Could you filter the material and copy every line where the word "RMCF" occurs?
□ □ □ □ □
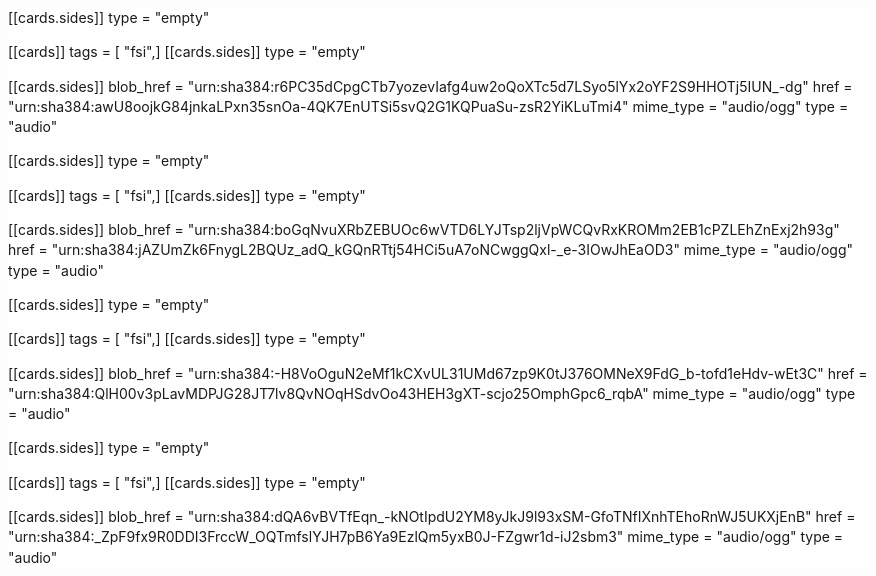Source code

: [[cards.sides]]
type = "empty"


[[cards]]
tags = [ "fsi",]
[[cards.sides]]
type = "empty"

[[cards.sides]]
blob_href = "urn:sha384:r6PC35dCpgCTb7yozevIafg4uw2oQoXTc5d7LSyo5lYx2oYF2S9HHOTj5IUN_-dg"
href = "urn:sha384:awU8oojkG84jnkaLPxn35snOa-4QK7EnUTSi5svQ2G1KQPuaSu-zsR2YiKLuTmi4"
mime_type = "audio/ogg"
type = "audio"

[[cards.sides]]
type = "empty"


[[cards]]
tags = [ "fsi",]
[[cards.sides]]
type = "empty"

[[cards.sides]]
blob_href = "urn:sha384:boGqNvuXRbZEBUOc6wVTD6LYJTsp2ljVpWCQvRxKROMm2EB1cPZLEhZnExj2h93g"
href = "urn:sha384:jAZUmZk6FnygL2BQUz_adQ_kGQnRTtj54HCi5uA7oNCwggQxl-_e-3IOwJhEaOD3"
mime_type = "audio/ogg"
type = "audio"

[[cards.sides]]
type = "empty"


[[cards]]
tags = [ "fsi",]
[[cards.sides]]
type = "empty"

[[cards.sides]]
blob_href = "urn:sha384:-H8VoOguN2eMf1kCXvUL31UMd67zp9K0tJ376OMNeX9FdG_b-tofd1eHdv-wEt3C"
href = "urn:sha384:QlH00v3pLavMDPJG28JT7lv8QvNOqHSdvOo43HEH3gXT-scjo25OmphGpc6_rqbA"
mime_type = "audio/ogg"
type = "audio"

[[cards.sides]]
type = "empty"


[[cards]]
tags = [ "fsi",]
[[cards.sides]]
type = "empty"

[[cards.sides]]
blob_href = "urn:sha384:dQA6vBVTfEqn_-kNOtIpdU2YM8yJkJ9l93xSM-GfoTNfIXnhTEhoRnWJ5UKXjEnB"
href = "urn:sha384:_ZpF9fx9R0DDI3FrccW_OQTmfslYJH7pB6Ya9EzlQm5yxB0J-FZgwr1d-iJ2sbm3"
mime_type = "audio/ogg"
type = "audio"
□ □ □ □ □
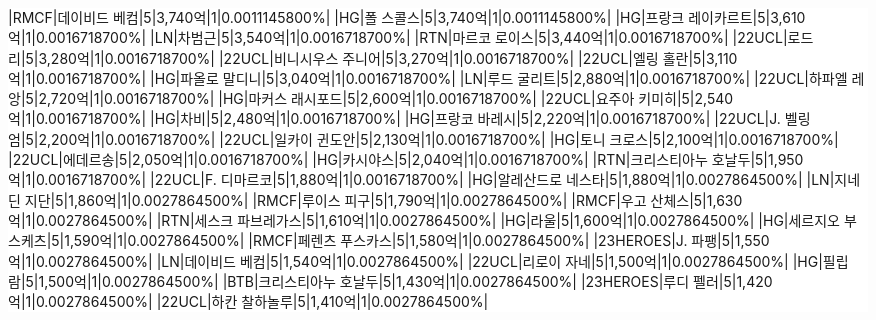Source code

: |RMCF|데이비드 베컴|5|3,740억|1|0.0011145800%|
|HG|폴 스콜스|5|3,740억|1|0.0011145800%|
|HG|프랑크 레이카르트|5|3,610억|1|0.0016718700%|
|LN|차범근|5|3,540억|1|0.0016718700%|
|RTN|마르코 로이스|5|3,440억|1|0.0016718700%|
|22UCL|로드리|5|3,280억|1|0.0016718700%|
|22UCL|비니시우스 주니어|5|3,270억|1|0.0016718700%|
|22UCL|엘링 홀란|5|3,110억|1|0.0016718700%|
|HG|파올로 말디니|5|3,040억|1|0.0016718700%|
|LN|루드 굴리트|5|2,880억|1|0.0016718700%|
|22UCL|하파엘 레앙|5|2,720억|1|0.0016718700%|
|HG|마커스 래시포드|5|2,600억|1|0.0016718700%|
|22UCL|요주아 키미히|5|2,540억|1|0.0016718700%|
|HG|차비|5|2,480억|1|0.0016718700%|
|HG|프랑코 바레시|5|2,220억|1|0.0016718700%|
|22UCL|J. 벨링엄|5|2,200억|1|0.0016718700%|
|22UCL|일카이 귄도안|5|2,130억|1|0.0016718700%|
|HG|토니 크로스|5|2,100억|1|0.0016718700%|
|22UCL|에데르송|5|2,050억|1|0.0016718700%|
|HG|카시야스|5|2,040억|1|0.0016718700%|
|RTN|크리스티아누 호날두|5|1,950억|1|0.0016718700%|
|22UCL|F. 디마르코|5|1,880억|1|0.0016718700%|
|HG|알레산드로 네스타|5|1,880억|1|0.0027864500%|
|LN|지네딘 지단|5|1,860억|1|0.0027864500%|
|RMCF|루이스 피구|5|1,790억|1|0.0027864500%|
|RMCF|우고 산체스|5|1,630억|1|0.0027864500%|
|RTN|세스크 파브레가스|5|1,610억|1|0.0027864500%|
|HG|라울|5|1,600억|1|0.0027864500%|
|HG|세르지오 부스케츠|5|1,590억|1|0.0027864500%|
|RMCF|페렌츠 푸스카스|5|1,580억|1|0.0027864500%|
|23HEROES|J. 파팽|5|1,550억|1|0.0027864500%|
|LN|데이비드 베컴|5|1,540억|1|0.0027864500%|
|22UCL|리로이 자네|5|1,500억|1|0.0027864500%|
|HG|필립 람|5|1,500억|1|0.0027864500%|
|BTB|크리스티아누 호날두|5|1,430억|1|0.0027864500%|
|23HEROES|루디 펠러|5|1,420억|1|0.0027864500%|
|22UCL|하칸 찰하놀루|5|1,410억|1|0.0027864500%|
□ □ □ □ □
-- Task solution --
: |RMCF|데이비드 베컴|5|3,740억|1|0.0011145800%|
|RMCF|루이스 피구|5|1,790억|1|0.0027864500%|
|RMCF|우고 산체스|5|1,630억|1|0.0027864500%|
|RMCF|페렌츠 푸스카스|5|1,580억|1|0.0027864500%|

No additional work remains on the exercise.